Escalating enforcement action failing to deter company, says Ktunaxa

The director considered Teck’s previous contraventions, including a $198,000 penalty for mine slurry and tailings spills in 2020 that totalled nearly 52,000 litres. Two of the spills reached surface waters. 

Over two years, KFN said that reports show “there have been 32 spills with no evidence of clean up” and that has led to the release of more than 16,000 litres of hydrocarbon into the environment.

“Despite two warnings in 2019 and 2020, it does not appear that escalating enforcement action has improved [Fording River Operation’s] reporting or management practices,” submitted KFN. “Further, the substantive list of previous enforcement actions should have, but does not seem to have had, a deterrent effect on Teck Coal Ltd.’s continued contraventions.”

On top of the $10,000 base penalty, Bourgeois applied a $2,500 increase for past contraventions and a $3,000 increase for the spills' repeated nature. 

First Nations' 'serious concerns' out of scope

In his decision, the director said the contraventions were not deliberate. Bourgeois also dropped the initial penalty by $14,000 after finding the company likely derived some economic benefit from the spills but that it “would be difficult to estimate or quantify.” 

Another $2,000 was removed from the initial penalty amount for Teck’s efforts to correct their contravention and prevent another incident. The director signalled in his decision that his authority was constrained by regulatory guidelines.

“KNC raises several serious concerns regarding area-wide remediation, closure plans, bonding, additional contraventions, quality of self-reporting, and others,” wrote Bourgeois.

“While I recognize the importance of these concerns to KNC, I find that they fall far beyond the scope of this determination.” 

Ottawa approves sale of Teck's coal business

Public disclosure of the penalty decision comes a week after the federal government approved the sale of Teck's coal operations to the Swiss mining giant Glencore. The approval to off-load its coal mining business and become a purely metals producer comes with "strict" conditions, Industry Minister François-Philippe Champagne said in a July 4 statement.

Teck said the latest development means the sale of its remaining 77 per cent interest in the steelmaking coal business, Elk Valley Resources, has now received all necessary regulatory approvals and is expected to close by July 11.

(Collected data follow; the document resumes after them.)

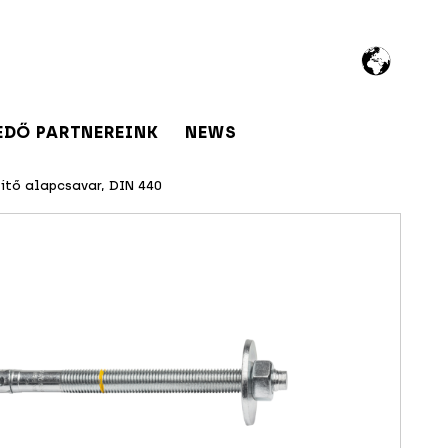
EDŐ PARTNEREINK
NEWS
ítő alapcsavar, DIN 440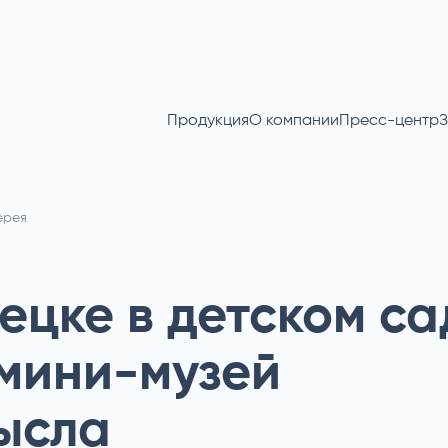
Продукция
О компании
Пресс-центр
З
ерея
ецке в детском са
мини-музей
ысла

The $9.5-billion sale also comes with significant pressure to clean up years of selenium contamination that in high doses harms fish. This spring, the International Joint Commission agreed to examine pollution flowing from the B.C. coal operations into the United States. 

Shortly after, a  commissioned by the Kootenay-based environmental group Wildsight found it would cost $6.4 billion to remediate contamination and cover the reclamation costs of the five Elk Valley coal mines — far short of the $1.49 billion in bonding Teck has posted with the B.C. government.

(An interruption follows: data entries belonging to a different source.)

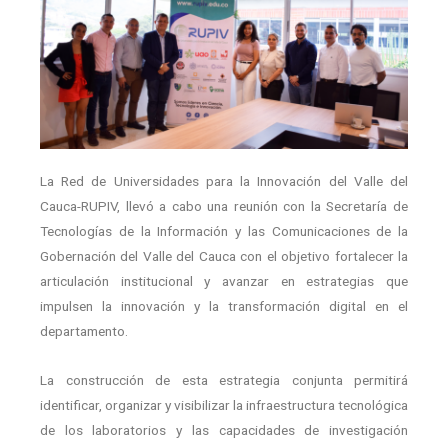
La Red de Universidades para la Innovación del Valle del
Cauca-RUPIV, llevó a cabo una reunión con la Secretaría de
Tecnologías de la Información y las Comunicaciones de la
Gobernación del Valle del Cauca con el objetivo fortalecer la
articulación institucional y avanzar en estrategias que
impulsen la innovación y la transformación digital en el
departamento.
La construcción de esta estrategia conjunta permitirá
identificar, organizar y visibilizar la infraestructura tecnológica
de los laboratorios y las capacidades de investigación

In a legal petition to Commissioner of the Environment and Sustainable Development Jerry DeMarco last month, Wildsight said the sale of the mines to Glencore could further place the cost of environmental cleanup onto the shoulders of taxpayers.  

The petition pointed to Glencore's historical environmental track record, and that in B.C. alone, the company is “already delinquent on their modest commitments of $8.6 million in bonding in three of their four inactive properties.”